On a daily basis I’m very task list focused. I have a vision of where I want to be by the end of the week and write a list to get me to that place. In the longer term I have a quarterly schedule of product launches. This means people always know exactly what they’re doing, why they’re doing it and where it’s going to take us. You then build backwards from each quarter thinking what you need to do each week and each day to hit the product launch at the end of that cycle. The team also creates their own productivity hacks. As mentioned, we now use Slack which had reduced our e-mails by 80%. Slack is one of the products that really does live up to the hype. If you are disciplined enough with productivity hacks like this you can buy yourself time in the evening to relax.

“If you are disciplined enough with productivity hacks you can buy yourself time in the evening to relax.”

Rebel Wrap Up

If you could go back to any point in your life what would it be?

**JOBS**
1: By what percentage does the productivity piece say Slack reduced the team's emails?
2: Retype the productivity piece, beginning at the words "On a daily basis" and stopping after the words "this you can buy yourself time in the evening to relax.".
3: How would you say this sentence from the productivity piece in Spanish: "Slack is one of the products that really does live up to the hype."
The records have no connection to the productivity piece.

**RECORDS SHOWN**
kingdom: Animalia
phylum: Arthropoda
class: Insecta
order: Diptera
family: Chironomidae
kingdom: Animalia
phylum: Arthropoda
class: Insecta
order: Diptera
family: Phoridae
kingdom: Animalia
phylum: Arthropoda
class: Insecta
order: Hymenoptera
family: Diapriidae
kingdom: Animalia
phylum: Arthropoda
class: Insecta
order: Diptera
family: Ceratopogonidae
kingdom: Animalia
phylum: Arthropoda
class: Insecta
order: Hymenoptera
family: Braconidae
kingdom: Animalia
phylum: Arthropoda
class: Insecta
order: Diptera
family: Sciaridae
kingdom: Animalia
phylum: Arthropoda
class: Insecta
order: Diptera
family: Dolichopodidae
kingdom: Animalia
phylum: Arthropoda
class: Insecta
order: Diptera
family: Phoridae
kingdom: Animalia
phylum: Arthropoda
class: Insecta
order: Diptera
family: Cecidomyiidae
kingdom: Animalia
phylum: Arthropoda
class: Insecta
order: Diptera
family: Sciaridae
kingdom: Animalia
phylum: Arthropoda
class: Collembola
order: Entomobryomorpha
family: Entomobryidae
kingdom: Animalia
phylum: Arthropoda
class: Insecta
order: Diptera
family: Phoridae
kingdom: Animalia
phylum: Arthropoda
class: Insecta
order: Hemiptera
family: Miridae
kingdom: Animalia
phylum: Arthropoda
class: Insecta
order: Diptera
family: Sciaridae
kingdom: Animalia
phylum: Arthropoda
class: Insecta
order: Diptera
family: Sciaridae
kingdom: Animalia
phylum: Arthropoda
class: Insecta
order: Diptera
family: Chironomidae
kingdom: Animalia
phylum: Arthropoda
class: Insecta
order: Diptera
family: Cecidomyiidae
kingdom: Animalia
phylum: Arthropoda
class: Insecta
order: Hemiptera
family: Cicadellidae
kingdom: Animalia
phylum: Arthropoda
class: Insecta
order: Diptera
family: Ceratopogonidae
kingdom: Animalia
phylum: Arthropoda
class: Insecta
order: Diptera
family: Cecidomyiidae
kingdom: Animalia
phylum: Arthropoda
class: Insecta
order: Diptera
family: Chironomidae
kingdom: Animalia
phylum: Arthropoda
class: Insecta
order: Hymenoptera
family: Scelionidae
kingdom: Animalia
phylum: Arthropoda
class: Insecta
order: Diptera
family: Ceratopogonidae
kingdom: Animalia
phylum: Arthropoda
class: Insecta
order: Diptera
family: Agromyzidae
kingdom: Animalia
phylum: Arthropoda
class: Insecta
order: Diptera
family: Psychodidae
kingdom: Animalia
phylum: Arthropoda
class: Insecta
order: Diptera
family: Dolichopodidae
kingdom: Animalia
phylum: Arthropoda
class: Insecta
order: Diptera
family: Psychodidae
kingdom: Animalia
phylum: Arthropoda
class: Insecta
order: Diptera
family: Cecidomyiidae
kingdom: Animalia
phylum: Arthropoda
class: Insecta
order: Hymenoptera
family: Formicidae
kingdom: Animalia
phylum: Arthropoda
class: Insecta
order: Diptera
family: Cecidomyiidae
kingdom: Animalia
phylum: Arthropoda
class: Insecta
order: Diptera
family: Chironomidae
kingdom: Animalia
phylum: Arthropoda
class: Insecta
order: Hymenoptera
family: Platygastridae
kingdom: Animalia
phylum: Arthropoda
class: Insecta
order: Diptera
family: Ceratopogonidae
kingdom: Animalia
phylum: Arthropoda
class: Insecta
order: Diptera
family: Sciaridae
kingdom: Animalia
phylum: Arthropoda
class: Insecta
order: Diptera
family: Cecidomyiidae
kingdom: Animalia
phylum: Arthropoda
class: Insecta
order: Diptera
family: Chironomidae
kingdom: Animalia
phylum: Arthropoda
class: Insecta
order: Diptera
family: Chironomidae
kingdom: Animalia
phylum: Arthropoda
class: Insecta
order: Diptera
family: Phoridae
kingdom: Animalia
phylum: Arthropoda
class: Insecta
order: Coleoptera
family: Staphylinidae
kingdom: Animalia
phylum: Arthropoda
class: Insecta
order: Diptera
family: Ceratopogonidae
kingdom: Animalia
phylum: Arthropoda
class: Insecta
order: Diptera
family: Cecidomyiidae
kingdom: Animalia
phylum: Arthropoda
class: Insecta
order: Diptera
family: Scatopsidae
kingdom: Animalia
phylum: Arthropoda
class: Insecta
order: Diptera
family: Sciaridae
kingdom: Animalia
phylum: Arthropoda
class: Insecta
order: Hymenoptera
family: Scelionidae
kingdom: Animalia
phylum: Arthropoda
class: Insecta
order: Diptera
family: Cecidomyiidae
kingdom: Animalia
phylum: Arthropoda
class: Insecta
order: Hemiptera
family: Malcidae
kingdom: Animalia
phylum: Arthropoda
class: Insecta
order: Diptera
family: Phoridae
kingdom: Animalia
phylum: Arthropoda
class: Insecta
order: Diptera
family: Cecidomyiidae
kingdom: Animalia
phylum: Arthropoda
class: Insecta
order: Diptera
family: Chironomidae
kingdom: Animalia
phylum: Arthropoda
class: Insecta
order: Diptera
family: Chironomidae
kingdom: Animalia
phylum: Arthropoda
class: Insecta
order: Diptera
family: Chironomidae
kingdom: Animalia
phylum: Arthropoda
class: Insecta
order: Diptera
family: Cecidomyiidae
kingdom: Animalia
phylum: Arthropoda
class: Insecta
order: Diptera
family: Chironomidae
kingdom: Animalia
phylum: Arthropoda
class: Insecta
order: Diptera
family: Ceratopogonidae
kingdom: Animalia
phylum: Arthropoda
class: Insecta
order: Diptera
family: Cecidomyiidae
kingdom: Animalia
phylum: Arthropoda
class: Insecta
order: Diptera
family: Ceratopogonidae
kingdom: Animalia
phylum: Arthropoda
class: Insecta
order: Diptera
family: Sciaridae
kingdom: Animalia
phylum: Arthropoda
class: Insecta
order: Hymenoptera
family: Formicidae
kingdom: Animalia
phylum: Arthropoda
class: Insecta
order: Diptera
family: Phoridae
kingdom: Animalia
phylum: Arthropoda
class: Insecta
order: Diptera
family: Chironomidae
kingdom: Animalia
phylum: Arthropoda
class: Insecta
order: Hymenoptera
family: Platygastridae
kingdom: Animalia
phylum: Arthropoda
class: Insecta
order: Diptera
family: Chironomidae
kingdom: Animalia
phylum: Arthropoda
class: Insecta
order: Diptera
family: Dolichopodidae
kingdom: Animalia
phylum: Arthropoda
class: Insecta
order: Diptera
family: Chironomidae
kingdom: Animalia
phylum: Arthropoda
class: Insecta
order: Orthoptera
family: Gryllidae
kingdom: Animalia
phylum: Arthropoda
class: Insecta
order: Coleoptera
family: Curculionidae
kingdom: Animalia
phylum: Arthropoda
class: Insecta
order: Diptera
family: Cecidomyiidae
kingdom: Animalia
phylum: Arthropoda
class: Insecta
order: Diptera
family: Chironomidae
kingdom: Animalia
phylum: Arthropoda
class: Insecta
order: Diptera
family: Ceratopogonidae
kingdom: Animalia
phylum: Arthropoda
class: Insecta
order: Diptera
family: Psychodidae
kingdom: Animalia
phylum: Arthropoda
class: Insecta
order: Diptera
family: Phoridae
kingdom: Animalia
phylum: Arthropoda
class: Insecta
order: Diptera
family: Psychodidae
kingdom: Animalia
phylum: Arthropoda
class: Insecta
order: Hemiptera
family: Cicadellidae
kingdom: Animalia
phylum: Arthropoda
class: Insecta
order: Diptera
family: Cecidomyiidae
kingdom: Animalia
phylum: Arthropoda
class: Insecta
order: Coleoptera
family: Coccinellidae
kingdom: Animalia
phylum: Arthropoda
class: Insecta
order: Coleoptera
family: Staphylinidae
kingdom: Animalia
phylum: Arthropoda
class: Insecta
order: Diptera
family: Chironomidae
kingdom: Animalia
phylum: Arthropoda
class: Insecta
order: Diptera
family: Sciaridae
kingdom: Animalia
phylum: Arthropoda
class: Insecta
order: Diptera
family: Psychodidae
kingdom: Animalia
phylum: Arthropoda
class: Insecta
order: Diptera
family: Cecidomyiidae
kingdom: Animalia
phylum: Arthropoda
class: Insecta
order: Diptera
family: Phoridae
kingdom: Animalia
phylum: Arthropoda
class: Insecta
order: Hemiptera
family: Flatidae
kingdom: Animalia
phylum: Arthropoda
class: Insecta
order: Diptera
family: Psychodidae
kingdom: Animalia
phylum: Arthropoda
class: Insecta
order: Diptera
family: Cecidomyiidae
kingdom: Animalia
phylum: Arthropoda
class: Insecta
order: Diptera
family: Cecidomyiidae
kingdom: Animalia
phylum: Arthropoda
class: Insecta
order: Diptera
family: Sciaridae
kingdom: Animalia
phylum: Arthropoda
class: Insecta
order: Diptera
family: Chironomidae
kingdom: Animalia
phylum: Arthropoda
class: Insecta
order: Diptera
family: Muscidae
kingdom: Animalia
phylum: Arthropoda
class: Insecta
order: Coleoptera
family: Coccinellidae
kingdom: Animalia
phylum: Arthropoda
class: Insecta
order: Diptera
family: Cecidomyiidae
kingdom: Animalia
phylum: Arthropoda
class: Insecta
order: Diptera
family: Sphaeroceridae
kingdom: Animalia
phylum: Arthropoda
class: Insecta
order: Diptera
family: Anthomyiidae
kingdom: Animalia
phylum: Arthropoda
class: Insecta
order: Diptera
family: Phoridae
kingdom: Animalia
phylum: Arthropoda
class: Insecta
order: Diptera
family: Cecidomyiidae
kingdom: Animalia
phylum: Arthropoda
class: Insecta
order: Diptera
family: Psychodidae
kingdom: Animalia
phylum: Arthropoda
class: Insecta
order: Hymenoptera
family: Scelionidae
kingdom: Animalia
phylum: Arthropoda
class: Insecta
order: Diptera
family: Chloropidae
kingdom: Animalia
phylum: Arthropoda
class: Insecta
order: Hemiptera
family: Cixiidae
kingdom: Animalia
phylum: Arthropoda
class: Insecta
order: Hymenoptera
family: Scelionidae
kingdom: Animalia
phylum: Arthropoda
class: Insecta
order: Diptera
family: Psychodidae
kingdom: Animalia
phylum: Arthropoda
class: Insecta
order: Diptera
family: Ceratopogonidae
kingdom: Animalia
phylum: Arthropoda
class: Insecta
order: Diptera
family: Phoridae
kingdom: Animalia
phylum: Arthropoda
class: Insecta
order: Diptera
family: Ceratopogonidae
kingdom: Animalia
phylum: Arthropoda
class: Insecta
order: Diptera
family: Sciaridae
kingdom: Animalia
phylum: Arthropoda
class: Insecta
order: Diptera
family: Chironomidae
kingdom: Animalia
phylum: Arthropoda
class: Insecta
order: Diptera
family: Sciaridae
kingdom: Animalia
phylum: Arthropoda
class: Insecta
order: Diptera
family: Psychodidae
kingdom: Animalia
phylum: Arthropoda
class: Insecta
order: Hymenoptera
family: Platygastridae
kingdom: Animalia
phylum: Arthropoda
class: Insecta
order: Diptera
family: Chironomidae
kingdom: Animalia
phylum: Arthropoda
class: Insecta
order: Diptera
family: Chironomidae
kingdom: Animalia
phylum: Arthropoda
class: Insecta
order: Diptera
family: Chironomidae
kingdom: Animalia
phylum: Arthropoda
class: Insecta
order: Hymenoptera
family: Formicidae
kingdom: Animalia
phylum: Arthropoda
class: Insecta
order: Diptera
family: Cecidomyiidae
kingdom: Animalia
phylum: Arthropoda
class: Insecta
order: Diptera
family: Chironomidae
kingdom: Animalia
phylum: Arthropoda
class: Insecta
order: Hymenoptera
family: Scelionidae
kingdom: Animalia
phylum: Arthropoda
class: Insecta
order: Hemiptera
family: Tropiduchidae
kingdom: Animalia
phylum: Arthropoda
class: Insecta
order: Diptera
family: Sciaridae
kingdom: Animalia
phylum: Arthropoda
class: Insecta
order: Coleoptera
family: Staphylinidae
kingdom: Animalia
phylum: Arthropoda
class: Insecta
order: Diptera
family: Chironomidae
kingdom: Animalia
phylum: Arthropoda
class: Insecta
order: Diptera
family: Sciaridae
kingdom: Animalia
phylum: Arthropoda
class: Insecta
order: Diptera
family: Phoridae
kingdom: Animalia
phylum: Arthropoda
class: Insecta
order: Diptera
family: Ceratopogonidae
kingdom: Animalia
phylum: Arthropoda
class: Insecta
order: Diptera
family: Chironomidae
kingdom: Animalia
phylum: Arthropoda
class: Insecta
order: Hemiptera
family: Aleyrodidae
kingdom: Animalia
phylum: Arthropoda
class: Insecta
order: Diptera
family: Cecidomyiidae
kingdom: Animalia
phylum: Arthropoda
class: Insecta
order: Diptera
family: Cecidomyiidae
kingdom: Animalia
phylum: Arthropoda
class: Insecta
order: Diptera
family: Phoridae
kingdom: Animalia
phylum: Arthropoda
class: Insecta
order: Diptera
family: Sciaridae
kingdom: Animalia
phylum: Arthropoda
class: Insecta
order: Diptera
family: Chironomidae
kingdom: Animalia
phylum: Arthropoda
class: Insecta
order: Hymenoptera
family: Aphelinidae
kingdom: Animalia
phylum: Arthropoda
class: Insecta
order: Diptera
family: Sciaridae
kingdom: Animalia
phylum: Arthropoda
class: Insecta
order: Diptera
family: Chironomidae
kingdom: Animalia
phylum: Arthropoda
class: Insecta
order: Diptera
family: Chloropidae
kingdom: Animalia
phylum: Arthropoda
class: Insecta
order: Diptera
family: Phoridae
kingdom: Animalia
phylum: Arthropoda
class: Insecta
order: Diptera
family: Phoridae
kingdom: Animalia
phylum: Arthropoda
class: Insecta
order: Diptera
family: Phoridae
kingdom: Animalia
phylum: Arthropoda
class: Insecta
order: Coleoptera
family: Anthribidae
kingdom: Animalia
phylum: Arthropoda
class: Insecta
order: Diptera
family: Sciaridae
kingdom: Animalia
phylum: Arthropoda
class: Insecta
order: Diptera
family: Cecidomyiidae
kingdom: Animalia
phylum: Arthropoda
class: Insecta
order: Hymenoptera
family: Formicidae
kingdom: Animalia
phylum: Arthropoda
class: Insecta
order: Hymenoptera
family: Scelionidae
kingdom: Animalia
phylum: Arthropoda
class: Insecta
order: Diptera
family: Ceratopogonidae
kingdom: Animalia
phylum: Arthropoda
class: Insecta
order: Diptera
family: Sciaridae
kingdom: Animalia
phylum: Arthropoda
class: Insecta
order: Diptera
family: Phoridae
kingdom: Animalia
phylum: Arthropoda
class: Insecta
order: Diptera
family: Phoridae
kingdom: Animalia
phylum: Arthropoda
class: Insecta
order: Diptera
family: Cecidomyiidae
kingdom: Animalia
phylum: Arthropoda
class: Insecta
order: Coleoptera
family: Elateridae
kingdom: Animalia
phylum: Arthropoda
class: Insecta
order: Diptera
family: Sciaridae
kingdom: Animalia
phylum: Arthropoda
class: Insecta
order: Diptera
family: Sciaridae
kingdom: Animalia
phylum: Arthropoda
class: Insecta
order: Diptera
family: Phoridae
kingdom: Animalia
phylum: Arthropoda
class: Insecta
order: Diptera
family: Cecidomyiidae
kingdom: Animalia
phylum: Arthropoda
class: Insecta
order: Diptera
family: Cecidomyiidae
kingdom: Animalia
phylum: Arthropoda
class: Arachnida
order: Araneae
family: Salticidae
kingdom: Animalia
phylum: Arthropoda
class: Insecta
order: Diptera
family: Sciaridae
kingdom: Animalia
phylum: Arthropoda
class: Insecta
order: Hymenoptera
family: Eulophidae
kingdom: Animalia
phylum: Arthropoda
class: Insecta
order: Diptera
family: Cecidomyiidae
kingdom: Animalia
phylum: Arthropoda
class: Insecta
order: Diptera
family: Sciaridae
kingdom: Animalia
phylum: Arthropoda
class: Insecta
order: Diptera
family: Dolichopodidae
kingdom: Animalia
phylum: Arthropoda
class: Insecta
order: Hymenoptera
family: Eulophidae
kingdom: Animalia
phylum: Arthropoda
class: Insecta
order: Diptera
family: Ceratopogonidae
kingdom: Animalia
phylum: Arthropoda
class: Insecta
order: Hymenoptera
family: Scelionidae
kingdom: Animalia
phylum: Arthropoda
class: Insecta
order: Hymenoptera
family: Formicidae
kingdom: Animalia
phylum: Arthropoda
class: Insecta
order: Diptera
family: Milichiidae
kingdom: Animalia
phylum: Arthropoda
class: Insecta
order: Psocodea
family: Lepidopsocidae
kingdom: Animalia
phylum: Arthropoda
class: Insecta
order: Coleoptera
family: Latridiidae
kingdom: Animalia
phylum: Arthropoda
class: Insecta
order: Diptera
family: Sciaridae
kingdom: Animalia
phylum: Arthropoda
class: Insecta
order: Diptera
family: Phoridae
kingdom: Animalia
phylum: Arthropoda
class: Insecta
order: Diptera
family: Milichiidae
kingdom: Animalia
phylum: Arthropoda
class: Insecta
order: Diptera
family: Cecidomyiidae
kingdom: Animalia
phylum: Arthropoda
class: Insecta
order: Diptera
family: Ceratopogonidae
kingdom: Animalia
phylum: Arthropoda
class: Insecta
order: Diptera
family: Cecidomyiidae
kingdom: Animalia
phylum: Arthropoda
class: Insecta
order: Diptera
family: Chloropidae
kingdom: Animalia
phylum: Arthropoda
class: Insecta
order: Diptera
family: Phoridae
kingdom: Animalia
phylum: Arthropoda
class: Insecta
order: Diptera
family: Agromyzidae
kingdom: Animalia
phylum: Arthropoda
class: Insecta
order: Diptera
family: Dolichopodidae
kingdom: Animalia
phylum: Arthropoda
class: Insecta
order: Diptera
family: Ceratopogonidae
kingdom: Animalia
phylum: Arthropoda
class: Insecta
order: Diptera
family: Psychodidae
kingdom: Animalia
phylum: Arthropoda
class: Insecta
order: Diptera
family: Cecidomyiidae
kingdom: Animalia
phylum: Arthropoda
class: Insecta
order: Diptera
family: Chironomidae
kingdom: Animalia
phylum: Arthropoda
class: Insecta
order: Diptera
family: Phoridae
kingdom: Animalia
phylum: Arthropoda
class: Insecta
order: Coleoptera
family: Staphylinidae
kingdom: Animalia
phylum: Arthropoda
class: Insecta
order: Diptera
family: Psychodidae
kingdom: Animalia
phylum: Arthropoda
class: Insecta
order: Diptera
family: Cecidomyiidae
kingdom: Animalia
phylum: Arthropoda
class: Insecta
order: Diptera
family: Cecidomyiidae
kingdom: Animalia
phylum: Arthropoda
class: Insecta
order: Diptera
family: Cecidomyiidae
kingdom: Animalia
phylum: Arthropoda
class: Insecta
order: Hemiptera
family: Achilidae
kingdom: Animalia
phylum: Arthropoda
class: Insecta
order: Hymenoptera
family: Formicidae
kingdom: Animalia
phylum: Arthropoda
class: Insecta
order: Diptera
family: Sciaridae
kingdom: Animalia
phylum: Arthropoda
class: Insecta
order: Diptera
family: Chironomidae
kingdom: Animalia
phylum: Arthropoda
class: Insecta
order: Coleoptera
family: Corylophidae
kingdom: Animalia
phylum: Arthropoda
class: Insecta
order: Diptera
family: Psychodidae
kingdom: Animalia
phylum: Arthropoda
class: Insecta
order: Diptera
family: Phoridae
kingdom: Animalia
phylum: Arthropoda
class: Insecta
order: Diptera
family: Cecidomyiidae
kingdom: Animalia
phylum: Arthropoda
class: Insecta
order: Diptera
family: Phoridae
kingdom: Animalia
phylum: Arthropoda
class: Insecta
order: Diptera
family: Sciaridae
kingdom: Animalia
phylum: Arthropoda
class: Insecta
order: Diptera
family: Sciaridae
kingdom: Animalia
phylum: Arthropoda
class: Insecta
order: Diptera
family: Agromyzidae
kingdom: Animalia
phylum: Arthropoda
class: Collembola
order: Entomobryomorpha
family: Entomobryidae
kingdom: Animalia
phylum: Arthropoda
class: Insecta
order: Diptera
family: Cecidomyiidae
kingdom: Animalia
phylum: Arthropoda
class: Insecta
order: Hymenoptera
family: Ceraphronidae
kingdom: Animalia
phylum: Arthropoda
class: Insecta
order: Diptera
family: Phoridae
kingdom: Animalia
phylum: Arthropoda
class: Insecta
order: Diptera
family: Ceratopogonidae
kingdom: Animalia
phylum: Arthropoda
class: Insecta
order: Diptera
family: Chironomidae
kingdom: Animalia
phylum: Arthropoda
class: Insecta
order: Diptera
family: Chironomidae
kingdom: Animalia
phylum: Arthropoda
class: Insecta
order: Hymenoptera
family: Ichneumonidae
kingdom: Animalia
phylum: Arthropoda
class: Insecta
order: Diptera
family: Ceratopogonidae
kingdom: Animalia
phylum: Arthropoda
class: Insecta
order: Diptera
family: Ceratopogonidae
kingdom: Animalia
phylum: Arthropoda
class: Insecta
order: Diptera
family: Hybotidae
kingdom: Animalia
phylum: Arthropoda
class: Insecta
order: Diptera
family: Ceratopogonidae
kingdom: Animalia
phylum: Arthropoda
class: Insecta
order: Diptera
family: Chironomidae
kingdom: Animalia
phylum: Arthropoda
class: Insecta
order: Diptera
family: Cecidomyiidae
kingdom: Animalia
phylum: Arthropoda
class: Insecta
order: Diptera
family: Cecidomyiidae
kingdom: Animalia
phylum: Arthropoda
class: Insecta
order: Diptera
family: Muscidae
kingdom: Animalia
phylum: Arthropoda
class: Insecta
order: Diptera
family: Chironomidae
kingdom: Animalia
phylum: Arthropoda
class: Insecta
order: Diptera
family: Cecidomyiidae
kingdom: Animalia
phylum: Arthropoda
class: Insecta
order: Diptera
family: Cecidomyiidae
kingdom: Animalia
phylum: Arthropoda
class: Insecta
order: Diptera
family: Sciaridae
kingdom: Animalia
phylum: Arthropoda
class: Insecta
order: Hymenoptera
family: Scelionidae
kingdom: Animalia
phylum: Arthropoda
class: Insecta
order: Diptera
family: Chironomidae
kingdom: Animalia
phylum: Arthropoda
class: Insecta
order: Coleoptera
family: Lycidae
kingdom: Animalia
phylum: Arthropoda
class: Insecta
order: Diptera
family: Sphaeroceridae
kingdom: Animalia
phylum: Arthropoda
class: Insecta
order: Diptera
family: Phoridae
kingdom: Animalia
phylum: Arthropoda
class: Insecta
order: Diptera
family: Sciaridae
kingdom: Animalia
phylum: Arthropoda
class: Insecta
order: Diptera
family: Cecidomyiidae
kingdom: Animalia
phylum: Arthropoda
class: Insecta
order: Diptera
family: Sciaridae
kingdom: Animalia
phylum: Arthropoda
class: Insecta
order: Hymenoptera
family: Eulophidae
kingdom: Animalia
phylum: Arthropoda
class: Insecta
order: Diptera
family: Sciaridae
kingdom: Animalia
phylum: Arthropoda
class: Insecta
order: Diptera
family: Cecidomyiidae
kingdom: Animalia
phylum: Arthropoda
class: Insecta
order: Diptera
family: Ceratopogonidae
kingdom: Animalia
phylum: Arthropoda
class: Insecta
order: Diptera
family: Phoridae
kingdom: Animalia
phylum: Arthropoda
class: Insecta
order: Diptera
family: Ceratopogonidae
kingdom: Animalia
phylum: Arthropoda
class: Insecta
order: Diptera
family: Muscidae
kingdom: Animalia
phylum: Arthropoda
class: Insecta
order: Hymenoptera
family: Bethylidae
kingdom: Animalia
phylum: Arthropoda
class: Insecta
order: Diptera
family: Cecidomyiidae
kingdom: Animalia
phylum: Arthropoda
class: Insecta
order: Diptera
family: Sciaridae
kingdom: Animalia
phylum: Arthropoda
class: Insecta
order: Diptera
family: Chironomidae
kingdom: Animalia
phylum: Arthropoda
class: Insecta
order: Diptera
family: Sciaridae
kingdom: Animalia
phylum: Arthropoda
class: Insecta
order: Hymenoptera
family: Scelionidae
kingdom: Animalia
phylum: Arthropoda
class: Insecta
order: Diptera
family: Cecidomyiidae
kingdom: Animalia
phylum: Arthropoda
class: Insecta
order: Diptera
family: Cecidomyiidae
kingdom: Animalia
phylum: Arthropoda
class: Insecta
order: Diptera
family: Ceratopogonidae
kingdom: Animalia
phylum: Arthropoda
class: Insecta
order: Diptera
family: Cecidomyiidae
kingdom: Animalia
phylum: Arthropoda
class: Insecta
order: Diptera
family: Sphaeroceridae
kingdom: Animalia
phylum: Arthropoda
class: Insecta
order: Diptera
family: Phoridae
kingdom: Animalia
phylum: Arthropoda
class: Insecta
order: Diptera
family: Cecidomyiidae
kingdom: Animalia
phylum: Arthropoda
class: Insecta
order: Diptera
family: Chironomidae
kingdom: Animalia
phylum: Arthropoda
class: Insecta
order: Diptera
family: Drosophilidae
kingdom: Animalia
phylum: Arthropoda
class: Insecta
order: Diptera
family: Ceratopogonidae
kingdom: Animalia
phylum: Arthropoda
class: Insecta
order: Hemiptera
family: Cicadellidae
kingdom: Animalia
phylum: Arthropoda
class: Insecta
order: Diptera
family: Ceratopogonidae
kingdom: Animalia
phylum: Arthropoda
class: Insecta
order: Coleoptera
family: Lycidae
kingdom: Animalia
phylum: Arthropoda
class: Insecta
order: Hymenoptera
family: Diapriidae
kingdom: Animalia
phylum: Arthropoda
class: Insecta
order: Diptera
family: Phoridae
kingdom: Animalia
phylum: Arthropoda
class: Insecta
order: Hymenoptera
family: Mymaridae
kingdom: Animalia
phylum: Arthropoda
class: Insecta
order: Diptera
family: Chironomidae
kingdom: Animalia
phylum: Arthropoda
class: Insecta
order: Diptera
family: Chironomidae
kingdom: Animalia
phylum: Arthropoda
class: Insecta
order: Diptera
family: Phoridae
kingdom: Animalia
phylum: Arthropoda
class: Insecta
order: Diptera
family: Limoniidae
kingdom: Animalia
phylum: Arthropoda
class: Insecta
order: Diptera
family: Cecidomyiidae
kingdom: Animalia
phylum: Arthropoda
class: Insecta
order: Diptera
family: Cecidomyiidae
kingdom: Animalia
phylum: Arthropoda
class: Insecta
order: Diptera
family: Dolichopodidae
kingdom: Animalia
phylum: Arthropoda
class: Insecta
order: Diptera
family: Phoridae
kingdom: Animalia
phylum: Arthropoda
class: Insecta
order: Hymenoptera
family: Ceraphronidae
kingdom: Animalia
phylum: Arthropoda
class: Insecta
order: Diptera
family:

**ANSWERS TO THE EXERCISE**
1: 80%

2:
On a daily basis I’m very task list focused. I have a vision of where I want to be by the end of the week and write a list to get me to that place. In the longer term I have a quarterly schedule of product launches. This means people always know exactly what they’re doing, why they’re doing it and where it’s going to take us. You then build backwards from each quarter thinking what you need to do each week and each day to hit the product launch at the end of that cycle. The team also creates their own productivity hacks. As mentioned, we now use Slack which had reduced our e-mails by 80%. Slack is one of the products that really does live up to the hype. If you are disciplined enough with productivity hacks like this you can buy yourself time in the evening to relax.

3: Slack es uno de los productos que realmente está a la altura de las expectativas.